Intervista a Luca Carrello

  1. È una sfida partecipare a un Premio Giornalistico di un tema così specifico?

Lo è stato, ma mi ha permesso di capire a pieno il mondo delle persone con disabilità. Grazie al concorso ho imparato a utilizzare un linguaggio corretto e a rapportarmi al tema in modo propositivo, eliminando gli aspetti pietistici. Sono persone normali, uguali a chiunque altro. Quindi è importante farle sentire integrate e non diverse.

  1. Qual è la storia o il caso che hai raccontato che ti ha segnato di più?

Mi ha molto colpito la storia di Claudio Recenti, uno studente con disabilità fuori sede dell’università Iulm. Claudio ha voluto sottolineare che anche le persone con disabilità il hanno diritto di scegliersi l’università, e non devono restare vincolate a una determinata realtà territoriale. Devono avere le stesse possibilità di chiunque altro.

  1. Cosa può e/o deve essere oggetto di informazione?

Ogni tema, se ha una valenza pubblica, può essere oggetto di informazione. Il discrimine sta nel come vanno trattate le notizie. Bisogna tendere il più possibile all’oggettività ed essere completi nel dare la notizia. Si deve anche tutelare la privacy delle persone.

  1. La Comunicazione Sociale è un tema che trova spazio sulle testate? Esistono parole “giuste” per parlarne?
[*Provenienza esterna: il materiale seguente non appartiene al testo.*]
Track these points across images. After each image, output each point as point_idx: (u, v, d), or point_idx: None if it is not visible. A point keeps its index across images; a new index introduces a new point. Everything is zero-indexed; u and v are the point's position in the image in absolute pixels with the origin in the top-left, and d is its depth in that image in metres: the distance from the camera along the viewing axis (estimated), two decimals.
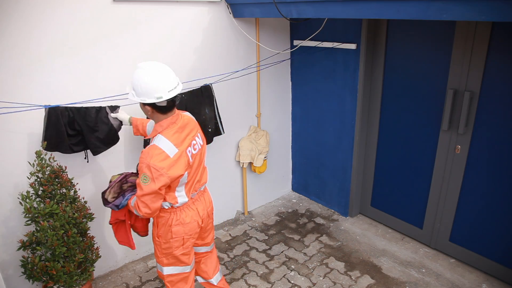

Io credo che sia sbagliato focalizzarsi troppo sulle parole, perché altrimenti si perde di vista il contenuto. Si rischia di fare le battaglie sui termini e non sui diritti. Certo, ci sono delle parole che ormai sono un tabù, e il giornalista che non ne è al corrente dovrebbe fare dei corsi per aggiornarsi e adeguarsi ai tempi.

  1. Le notizie da divulgare e raccontare devono essere sempre nuove?

No anche una vecchia notizia può essere ritrattata se riassurge a pubblico interesse. Occorre però non invadere oltre il dovuto la privacy dell’interessato.

  1. Le testate, oggi, secondo te sono prodotti commerciali o servizi pubblici?

Dipende, molte testate hanno titoli acchiappa click e le marchette trovano sempre più spazio perché l’editoria è in crisi. Ma esistono ancora ottimi prodotti giornalistici che fanno un servizio pubblico.

  1. Che significa, secondo te, essere un buon giornalista?

Significa avere a cuore la formazione dell’opinione pubblica. È anche grazie al nostro lavoro se le persone riescono a compiere delle scelte consapevoli. È nostro dovere inoltre tutelare le fasce deboli. Il giornalismo è un mestiere: per essere dei validi professionisti occorre avere metodo e rimanere coerenti con i propri valori.

  1. Come sei venuto a conoscenza del Premio?

Da una mail inoltratami dalla segretaria del Master in Giornalismo Iulm, che frequento (sono al secondo anno).